▶ **Document passage**:
"""
Haven’t checked the correctness of the code snippet but it looks promising and simple enough.

1 Like

Honestly, I don’t understand the blog post’s point about the self-attention example. Both implementation, either calling to the single-head attention or writing it from scratch looks fine to me.

Honestly (and this might be an unpopular opinion here), I think don’t think Fortran will ever attract someone making those criticisms of numpy. Fortran is wonderful if you’re dealing with complicated calculations involving fancy arrays that you’ll code once and rarely return to. It’s not good for one-off code, hacked together solutions, or quickly prototyping algorithms. And I personally think this can be a strength that Fortran has over Python/numpy. If you want something that’s quick and easy, something that doesn’t require you to look at documentation or maybe sketch things out on paper to be sure you write the logic correctly, then the long argument lists and strong, static typing of Fortran will simply not be attractive and that’s okay.

Hi @Ellehan and welcome.

AFAICT, Fortran is not mentioned in the blog post. The post is mostly about how avoiding loops led to the introduction of overcomplicated solutions (compared to good-ol’ MATLAB-like syntax).

But in the real world, the MVP (i.e., the prototype) often becomes the product, so Fortran might not be considered at all even if it’s the best tool for the job.

Before Fortran 90 there were no assumed-shape array arguments or optional arguments. so array dimensions needed to be passed, as did control parameters specifying details such as an error tolerance, maximum number of iterations, how many intermediate results to print, etc. But in modern Fortran you can use assumed-shape arguments and use optional arguments for the control parameters (with reasonable defaults if they are not set) or set them in a single derived type, so even a complicated procedure need not have many required arguments.

2 Likes
"""
▶ **Exercise requirements**: Reproduce the forum thread about Fortran and numpy above word for word, in full.

▶ **Dataset extract**:
"""
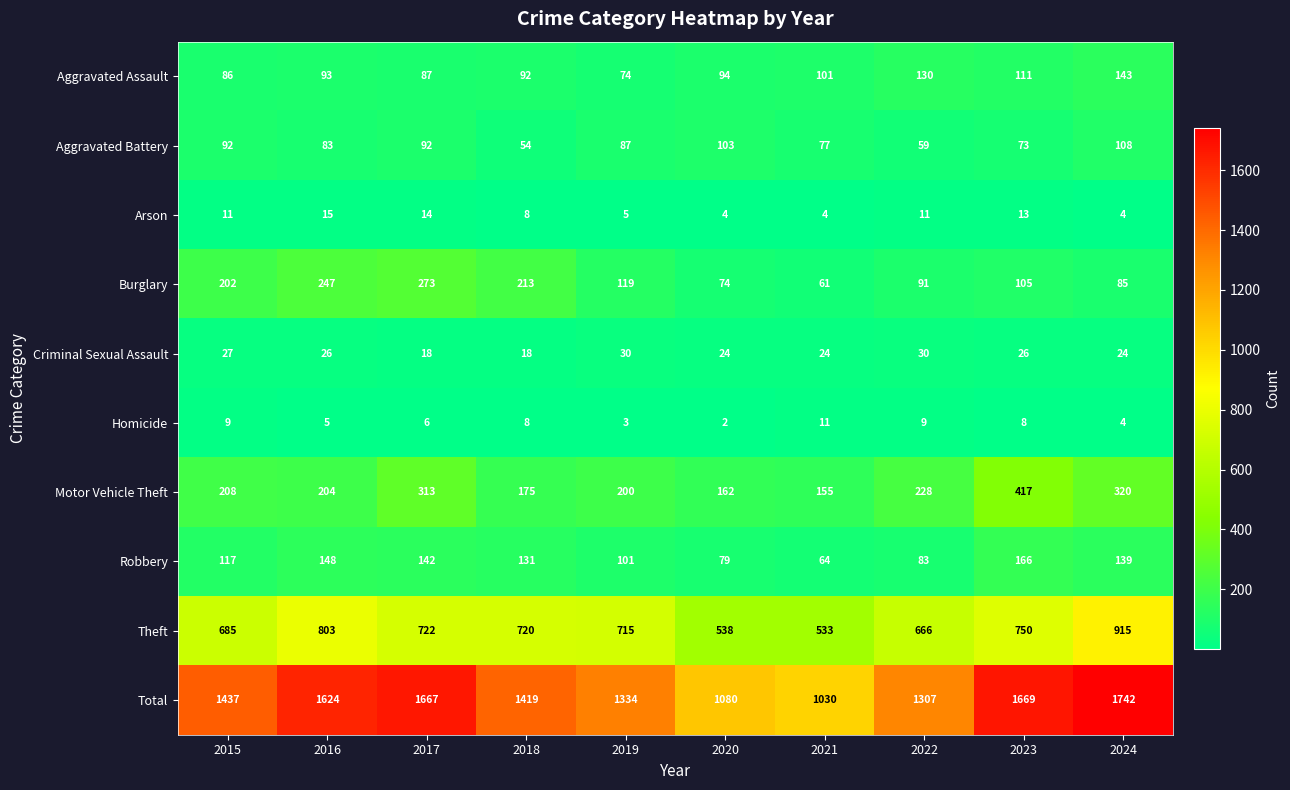

At how many categories does at least one series exceed 156?

10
"""
▶ **Expected answer**:
Haven’t checked the correctness of the code snippet but it looks promising and simple enough.

1 Like

Honestly, I don’t understand the blog post’s point about the self-attention example. Both implementation, either calling to the single-head attention or writing it from scratch looks fine to me.

Honestly (and this might be an unpopular opinion here), I think don’t think Fortran will ever attract someone making those criticisms of numpy. Fortran is wonderful if you’re dealing with complicated calculations involving fancy arrays that you’ll code once and rarely return to. It’s not good for one-off code, hacked together solutions, or quickly prototyping algorithms. And I personally think this can be a strength that Fortran has over Python/numpy. If you want something that’s quick and easy, something that doesn’t require you to look at documentation or maybe sketch things out on paper to be sure you write the logic correctly, then the long argument lists and strong, static typing of Fortran will simply not be attractive and that’s okay.

Hi @Ellehan and welcome.

AFAICT, Fortran is not mentioned in the blog post. The post is mostly about how avoiding loops led to the introduction of overcomplicated solutions (compared to good-ol’ MATLAB-like syntax).

But in the real world, the MVP (i.e., the prototype) often becomes the product, so Fortran might not be considered at all even if it’s the best tool for the job.

Before Fortran 90 there were no assumed-shape array arguments or optional arguments. so array dimensions needed to be passed, as did control parameters specifying details such as an error tolerance, maximum number of iterations, how many intermediate results to print, etc. But in modern Fortran you can use assumed-shape arguments and use optional arguments for the control parameters (with reasonable defaults if they are not set) or set them in a single derived type, so even a complicated procedure need not have many required arguments.

2 Likes